◆ What you will do:
Transcribe the text of each item in the material below line for line, with no change to wording, spelling, or punctuation.

====================

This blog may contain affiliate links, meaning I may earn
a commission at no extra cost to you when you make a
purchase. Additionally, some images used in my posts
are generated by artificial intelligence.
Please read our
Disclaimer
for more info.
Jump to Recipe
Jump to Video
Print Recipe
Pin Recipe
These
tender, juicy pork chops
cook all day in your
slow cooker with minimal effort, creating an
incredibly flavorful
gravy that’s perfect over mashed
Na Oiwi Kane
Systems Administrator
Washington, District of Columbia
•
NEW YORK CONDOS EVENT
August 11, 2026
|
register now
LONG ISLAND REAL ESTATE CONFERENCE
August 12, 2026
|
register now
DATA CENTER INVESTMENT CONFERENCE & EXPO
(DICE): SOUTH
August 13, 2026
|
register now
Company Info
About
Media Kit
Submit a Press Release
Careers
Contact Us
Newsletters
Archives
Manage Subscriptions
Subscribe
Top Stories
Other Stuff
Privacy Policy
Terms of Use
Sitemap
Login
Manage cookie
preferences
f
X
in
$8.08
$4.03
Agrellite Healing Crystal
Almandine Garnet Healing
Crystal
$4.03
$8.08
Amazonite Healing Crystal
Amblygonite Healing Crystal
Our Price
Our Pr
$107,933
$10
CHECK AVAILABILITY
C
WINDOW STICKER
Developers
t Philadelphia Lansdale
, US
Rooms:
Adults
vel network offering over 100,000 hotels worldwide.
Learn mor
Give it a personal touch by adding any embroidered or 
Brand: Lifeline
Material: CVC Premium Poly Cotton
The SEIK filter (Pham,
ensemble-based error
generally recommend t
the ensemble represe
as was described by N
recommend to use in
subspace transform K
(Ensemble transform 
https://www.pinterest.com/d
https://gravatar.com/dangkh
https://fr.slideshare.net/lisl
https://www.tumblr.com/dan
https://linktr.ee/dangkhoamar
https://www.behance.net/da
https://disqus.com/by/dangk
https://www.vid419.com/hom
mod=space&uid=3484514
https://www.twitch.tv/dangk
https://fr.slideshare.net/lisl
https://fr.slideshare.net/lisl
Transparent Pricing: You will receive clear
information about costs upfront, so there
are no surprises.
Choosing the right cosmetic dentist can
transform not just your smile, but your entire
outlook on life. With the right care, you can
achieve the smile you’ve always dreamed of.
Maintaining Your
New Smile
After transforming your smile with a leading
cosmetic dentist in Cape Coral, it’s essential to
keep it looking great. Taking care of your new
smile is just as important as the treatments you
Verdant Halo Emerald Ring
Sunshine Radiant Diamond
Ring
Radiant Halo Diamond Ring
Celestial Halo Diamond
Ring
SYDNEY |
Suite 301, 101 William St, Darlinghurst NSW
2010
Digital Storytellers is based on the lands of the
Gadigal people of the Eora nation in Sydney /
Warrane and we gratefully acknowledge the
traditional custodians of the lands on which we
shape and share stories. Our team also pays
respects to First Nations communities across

====================

◆ Response area:
This blog may contain affiliate links, meaning I may earn
a commission at no extra cost to you when you make a
purchase. Additionally, some images used in my posts
are generated by artificial intelligence.
Please read our
Disclaimer
for more info.
Jump to Recipe
Jump to Video
Print Recipe
Pin Recipe
These
tender, juicy pork chops
cook all day in your
slow cooker with minimal effort, creating an
incredibly flavorful
gravy that’s perfect over mashed
Na Oiwi Kane
Systems Administrator
Washington, District of Columbia
•
NEW YORK CONDOS EVENT
August 11, 2026
|
register now
LONG ISLAND REAL ESTATE CONFERENCE
August 12, 2026
|
register now
DATA CENTER INVESTMENT CONFERENCE & EXPO
(DICE): SOUTH
August 13, 2026
|
register now
Company Info
About
Media Kit
Submit a Press Release
Careers
Contact Us
Newsletters
Archives
Manage Subscriptions
Subscribe
Top Stories
Other Stuff
Privacy Policy
Terms of Use
Sitemap
Login
Manage cookie
preferences
f
X
in
$8.08
$4.03
Agrellite Healing Crystal
Almandine Garnet Healing
Crystal
$4.03
$8.08
Amazonite Healing Crystal
Amblygonite Healing Crystal
Our Price
Our Pr
$107,933
$10
CHECK AVAILABILITY
C
WINDOW STICKER
Developers
t Philadelphia Lansdale
, US
Rooms:
Adults
vel network offering over 100,000 hotels worldwide.
Learn mor
Give it a personal touch by adding any embroidered or 
Brand: Lifeline
Material: CVC Premium Poly Cotton
The SEIK filter (Pham,
ensemble-based error
generally recommend t
the ensemble represe
as was described by N
recommend to use in
subspace transform K
(Ensemble transform 
https://www.pinterest.com/d
https://gravatar.com/dangkh
https://fr.slideshare.net/lisl
https://www.tumblr.com/dan
https://linktr.ee/dangkhoamar
https://www.behance.net/da
https://disqus.com/by/dangk
https://www.vid419.com/hom
mod=space&uid=3484514
https://www.twitch.tv/dangk
https://fr.slideshare.net/lisl
https://fr.slideshare.net/lisl
Transparent Pricing: You will receive clear
information about costs upfront, so there
are no surprises.
Choosing the right cosmetic dentist can
transform not just your smile, but your entire
outlook on life. With the right care, you can
achieve the smile you’ve always dreamed of.
Maintaining Your
New Smile
After transforming your smile with a leading
cosmetic dentist in Cape Coral, it’s essential to
keep it looking great. Taking care of your new
smile is just as important as the treatments you
Verdant Halo Emerald Ring
Sunshine Radiant Diamond
Ring
Radiant Halo Diamond Ring
Celestial Halo Diamond
Ring
SYDNEY |
Suite 301, 101 William St, Darlinghurst NSW
2010
Digital Storytellers is based on the lands of the
Gadigal people of the Eora nation in Sydney /
Warrane and we gratefully acknowledge the
traditional custodians of the lands on which we
shape and share stories. Our team also pays
respects to First Nations communities across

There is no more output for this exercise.